◆ **Task instructions**
From the entries below, extract every line that includes the word "Humanities".

◆ **Given records**
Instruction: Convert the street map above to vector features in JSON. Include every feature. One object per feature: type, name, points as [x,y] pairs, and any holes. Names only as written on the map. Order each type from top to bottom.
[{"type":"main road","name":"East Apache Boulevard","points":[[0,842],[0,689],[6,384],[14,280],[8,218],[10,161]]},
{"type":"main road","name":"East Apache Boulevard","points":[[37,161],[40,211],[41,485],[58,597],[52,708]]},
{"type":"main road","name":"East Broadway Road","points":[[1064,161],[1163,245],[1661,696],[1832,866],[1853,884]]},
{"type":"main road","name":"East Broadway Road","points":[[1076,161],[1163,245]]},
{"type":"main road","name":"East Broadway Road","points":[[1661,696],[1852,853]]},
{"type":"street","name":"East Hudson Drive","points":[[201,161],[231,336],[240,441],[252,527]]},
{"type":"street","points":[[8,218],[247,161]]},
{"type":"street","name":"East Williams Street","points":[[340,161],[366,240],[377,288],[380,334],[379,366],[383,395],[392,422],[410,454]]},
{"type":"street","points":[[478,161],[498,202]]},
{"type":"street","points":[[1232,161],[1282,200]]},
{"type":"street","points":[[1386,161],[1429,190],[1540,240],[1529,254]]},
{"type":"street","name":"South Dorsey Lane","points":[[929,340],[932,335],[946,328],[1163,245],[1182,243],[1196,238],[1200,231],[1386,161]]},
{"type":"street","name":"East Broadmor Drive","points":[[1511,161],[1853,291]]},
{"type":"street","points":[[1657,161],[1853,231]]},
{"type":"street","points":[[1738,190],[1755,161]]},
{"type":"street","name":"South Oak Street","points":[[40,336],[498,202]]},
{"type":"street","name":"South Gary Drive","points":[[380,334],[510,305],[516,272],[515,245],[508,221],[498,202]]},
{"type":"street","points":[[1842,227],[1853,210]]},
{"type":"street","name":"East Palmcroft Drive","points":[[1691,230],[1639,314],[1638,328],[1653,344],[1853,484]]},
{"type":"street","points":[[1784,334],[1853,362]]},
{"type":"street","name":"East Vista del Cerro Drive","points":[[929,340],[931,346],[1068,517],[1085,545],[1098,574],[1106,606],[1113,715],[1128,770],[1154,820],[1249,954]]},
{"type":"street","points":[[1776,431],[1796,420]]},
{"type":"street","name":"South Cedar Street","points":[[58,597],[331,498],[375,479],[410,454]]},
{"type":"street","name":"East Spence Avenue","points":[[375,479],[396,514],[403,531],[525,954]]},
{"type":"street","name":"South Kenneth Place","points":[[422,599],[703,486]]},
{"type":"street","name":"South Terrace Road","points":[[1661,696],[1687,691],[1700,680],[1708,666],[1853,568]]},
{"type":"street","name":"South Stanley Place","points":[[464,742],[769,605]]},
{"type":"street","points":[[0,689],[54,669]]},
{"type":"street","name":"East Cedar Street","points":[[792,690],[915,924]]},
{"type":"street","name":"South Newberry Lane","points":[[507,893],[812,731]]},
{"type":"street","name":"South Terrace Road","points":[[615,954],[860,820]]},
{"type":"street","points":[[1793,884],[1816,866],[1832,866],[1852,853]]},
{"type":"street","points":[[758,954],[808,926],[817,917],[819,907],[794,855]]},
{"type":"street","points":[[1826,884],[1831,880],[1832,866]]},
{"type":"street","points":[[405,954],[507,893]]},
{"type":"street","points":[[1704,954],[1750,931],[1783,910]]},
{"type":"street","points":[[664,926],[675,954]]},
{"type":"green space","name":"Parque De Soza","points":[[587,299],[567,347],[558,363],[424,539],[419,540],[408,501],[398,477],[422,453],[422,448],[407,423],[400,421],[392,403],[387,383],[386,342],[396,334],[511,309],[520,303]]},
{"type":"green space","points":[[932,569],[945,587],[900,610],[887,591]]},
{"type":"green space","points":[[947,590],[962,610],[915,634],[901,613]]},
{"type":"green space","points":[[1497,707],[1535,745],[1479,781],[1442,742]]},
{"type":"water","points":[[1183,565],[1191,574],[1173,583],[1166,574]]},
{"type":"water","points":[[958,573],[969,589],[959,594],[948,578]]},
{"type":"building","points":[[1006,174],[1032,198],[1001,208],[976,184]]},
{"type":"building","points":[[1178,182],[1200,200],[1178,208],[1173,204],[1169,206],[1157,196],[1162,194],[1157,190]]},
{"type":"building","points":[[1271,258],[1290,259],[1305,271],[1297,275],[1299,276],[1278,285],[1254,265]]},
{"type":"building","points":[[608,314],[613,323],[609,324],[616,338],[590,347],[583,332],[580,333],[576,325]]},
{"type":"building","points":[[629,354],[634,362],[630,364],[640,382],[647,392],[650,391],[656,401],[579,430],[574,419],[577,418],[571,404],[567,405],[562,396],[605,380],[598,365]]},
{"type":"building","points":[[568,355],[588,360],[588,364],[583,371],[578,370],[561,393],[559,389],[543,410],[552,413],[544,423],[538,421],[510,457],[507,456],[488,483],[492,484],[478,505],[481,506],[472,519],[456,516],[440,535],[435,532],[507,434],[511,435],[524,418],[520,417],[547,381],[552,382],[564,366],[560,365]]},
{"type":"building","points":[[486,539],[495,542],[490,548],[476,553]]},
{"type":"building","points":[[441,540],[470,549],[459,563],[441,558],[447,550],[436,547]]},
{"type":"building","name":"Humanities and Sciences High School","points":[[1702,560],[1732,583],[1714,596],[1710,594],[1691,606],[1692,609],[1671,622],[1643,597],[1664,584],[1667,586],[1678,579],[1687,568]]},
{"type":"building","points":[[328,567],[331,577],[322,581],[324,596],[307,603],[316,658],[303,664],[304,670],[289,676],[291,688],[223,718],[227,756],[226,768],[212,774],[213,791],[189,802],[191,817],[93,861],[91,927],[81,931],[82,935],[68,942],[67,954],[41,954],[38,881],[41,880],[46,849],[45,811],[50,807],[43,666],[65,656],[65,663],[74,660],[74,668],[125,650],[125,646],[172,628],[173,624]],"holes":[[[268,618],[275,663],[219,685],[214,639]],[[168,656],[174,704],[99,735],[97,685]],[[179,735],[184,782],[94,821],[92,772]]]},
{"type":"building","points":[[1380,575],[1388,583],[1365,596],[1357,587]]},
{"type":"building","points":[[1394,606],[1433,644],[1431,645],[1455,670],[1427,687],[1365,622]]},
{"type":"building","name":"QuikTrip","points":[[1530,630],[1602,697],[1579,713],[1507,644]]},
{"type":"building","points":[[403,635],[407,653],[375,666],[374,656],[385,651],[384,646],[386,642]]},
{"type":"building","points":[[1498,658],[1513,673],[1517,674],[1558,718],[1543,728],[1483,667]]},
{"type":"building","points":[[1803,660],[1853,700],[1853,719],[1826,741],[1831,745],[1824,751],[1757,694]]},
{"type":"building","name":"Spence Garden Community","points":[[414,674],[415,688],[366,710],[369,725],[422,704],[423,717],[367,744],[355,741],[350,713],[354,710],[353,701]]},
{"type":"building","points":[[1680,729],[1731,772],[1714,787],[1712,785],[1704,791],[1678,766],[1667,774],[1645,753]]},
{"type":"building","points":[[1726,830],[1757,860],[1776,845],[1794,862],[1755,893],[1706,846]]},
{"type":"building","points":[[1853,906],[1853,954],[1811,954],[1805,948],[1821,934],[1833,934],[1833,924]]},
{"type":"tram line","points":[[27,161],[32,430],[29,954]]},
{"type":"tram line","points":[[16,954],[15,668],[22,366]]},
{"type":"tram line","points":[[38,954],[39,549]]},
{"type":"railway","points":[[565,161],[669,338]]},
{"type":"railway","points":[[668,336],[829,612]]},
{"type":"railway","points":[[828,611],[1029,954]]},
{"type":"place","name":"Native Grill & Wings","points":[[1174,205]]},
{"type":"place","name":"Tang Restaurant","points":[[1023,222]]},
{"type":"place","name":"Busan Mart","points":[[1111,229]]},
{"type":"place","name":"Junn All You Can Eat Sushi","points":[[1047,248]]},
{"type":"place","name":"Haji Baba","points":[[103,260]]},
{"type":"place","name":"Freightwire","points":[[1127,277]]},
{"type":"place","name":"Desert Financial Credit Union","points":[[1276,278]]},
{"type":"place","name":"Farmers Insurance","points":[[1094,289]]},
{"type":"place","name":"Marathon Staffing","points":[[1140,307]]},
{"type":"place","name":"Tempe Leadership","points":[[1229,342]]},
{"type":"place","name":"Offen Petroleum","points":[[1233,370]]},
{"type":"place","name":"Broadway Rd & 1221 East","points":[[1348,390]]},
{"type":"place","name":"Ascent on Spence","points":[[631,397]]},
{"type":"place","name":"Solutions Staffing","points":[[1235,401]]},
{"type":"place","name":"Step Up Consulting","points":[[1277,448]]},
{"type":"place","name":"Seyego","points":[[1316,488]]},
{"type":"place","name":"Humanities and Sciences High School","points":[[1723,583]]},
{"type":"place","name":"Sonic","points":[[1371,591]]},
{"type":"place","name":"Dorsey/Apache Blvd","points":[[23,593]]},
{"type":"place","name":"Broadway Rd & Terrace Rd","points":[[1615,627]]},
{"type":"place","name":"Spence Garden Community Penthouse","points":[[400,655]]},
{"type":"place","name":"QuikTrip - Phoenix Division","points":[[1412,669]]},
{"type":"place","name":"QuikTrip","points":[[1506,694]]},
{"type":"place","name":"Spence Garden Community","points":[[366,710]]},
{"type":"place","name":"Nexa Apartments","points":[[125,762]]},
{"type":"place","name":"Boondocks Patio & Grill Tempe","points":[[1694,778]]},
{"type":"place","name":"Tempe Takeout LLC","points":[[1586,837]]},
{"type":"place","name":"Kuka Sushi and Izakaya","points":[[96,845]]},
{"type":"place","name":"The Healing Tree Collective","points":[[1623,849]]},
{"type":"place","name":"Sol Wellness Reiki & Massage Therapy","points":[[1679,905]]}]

◆ **Answer section**
{"type":"building","name":"Humanities and Sciences High School","points":[[1702,560],[1732,583],[1714,596],[1710,594],[1691,606],[1692,609],[1671,622],[1643,597],[1664,584],[1667,586],[1678,579],[1687,568]]},
{"type":"place","name":"Humanities and Sciences High School","points":[[1723,583]]},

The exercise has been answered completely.